ECB Insight: de Guindos Highlights Potential for Further Policy Easing to Be Needed

5 May 2025

ECB Insight: de Guindos Highlights Potential for Further Policy Easing to Be Needed

By David Barwick – FRANKFURT (Econostream) – European Central Bank Vice President Luis de Guindos on Saturday seemed to encourage expectations of further easing and in any case did not in the least push back against these.

In an interview published on Saturday in Austrian daily Die Presse, de Guindos was asked how long ECB interest rate cuts would continue. He responded that this would depend on the evolution of inflation, but that ‘we can be optimistic’, given projections showing inflation near target as of end-2025.

The answer could be seen as ambiguous to the extent that once the ECB is confident of having restored price stability, this would naturally call into question the need for yet more rate cuts, at least if the projections showing 2% inflation achieved did not incorporate additional easing.

In any case, as de Guindos readily confirms later in the interview, the March projections have been outdated since the announcement on April 2 of US tariffs.

We thus think that the more important aspect of de Guindos’ response is what he says next, namely: ‘Moreover, inflation continues to fall thanks to three additional factors.’

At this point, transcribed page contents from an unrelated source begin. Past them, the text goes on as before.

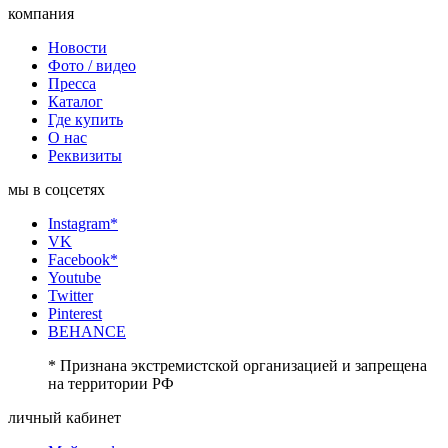
компания
Новости
Фото / видео
Пресса
Каталог
Где купить
О нас
Реквизиты
мы в соцсетях
Instagram*
VK
Facebook*
Youtube
Twitter
Pinterest
BEHANCE
* Признана экстремистской организацией и запрещена
на территории РФ
личный кабинет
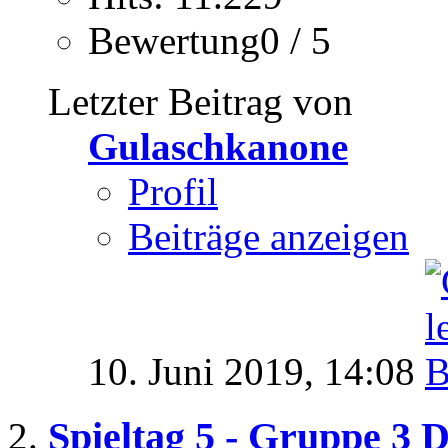
Bewertung0 / 5
Letzter Beitrag von
Gulaschkanone
Profil
Beiträge anzeigen
10. Juni 2019,
14:08
Spieltag 5 - Gruppe 3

Those factors, including the stronger euro, weaker energy and commodity prices and the prospect of greater-than-expected wage moderation, ‘contribute to bringing inflation further down’, he said, and ‘this is the decisive factor in whether we continue to lower interest rates.’

It would thus seem that de Guindos is essentially saying that he sees an elevated potential for inflation not only to reach the ECB’s target but to undershoot it, which would naturally open the door to further rate cuts.

This is even before he turns to the subject of growth, in which context he notes that US trade policy has led to a deterioration of the outlook, saying that related uncertainty ‘has weighed on economic activity and is likely to delay investment and consumption.’

‘We already pointed to such downside risks in our March projections’, he continued. ‘The risks are now materialising.’

Clearly, de Guindos is referring to an unfolding situation that will have implications for future monetary policy decisions. Nothing he says suggests that he takes a very optimistic view – while a recession is unlikely, growth would fall clearly short of potential, according to de Guindos.

He doesn’t add, and doesn’t need to, that growth ‘well below potential’ would tend to foster disinflation and be a classic component of an economic environment in which a central bank loosens the monetary reins.

And that is without a fully fledged trade conflict, which he warns ‘would have a very serious impact on growth.’

There was plenty of room, either unexploited or unpublished, to draw de Guindos out on his reaction to the very first question of the interview regarding how long rate cuts would last. Under the currently prevailing uncertainty we can imagine that de Guindos would have been reluctant to appear too sure of anything.

As it is, we think his answer pointed clearly enough in the direction of a set of circumstances under which the ECB might need to ease beyond June and thus to below 2%.